Structured page parsing data:
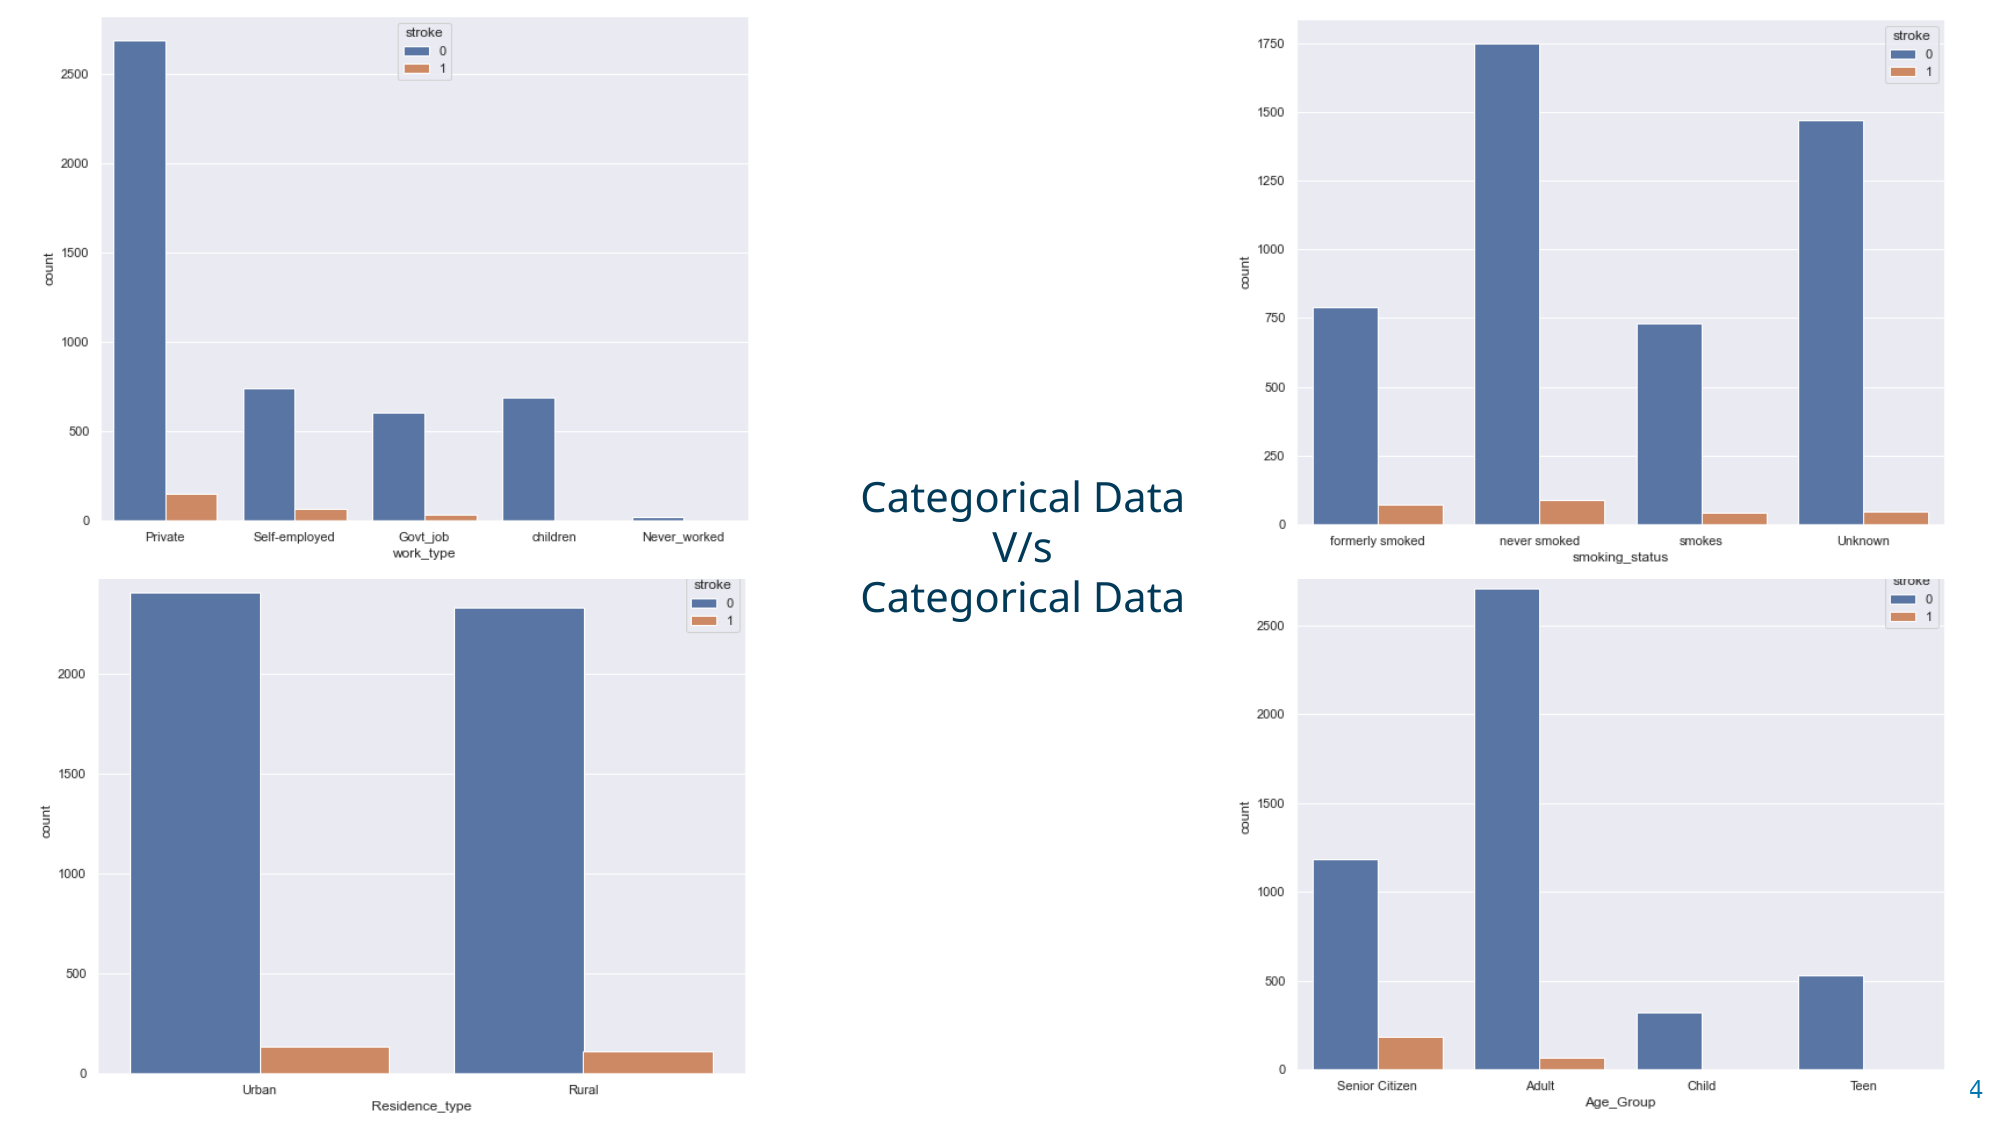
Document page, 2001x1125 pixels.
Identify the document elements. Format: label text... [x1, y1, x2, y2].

picture [28, 0, 777, 1125]
picture [1228, 0, 1971, 1125]
text_box Categorical Data V/s Categorical Data [776, 462, 1228, 628]
slide_number 14 [1971, 1060, 1998, 1121]
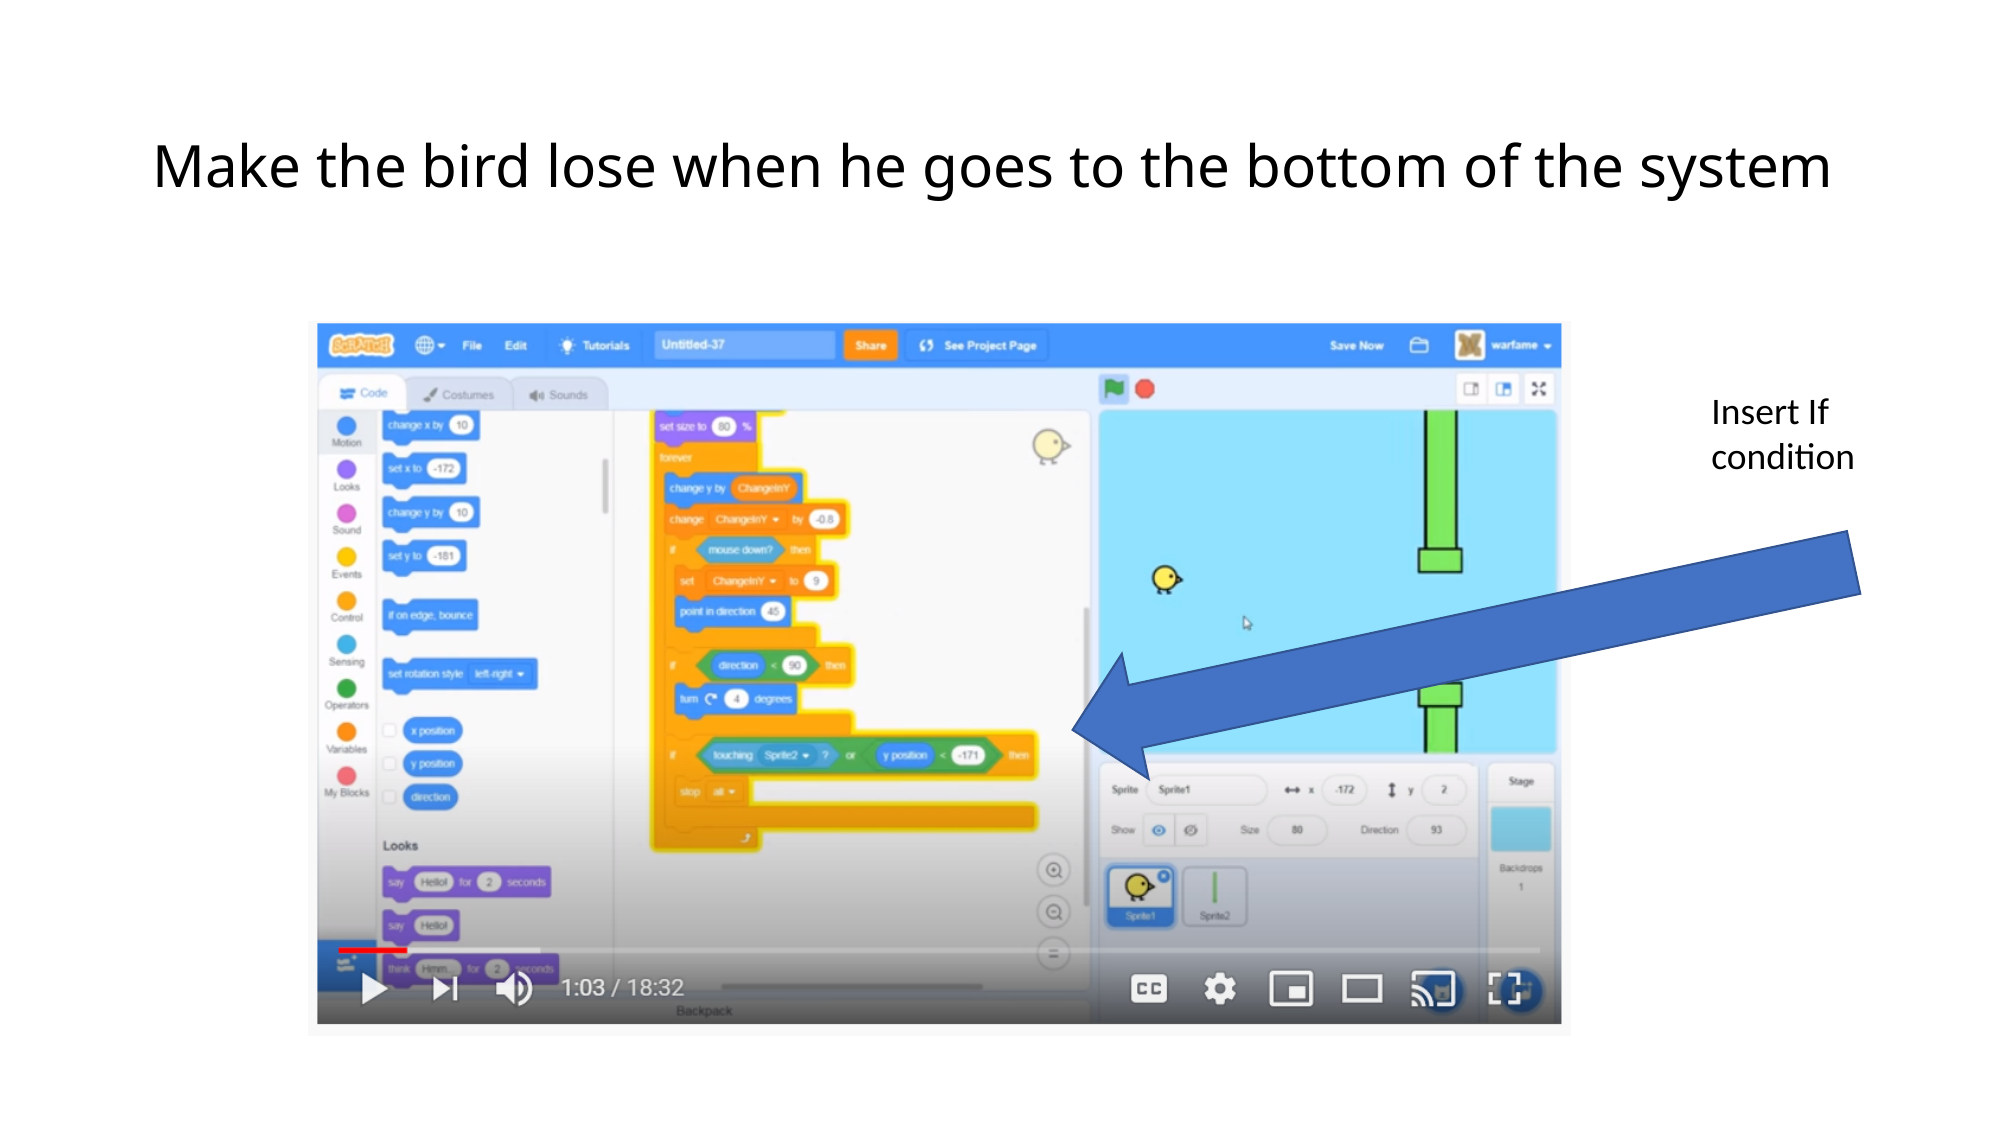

Exercise directions:
With the pictures excluded, the records are to be reproduced exactly.

Answer area:
Document page, 2001x1125 pixels.
Identify the document elements. Format: label text... [x1, y1, x2, y2].

picture [28, 0, 777, 1125]
picture [1228, 0, 1971, 1125]
text_box Categorical Data V/s Categorical Data [776, 462, 1228, 628]
slide_number 14 [1971, 1060, 1998, 1121]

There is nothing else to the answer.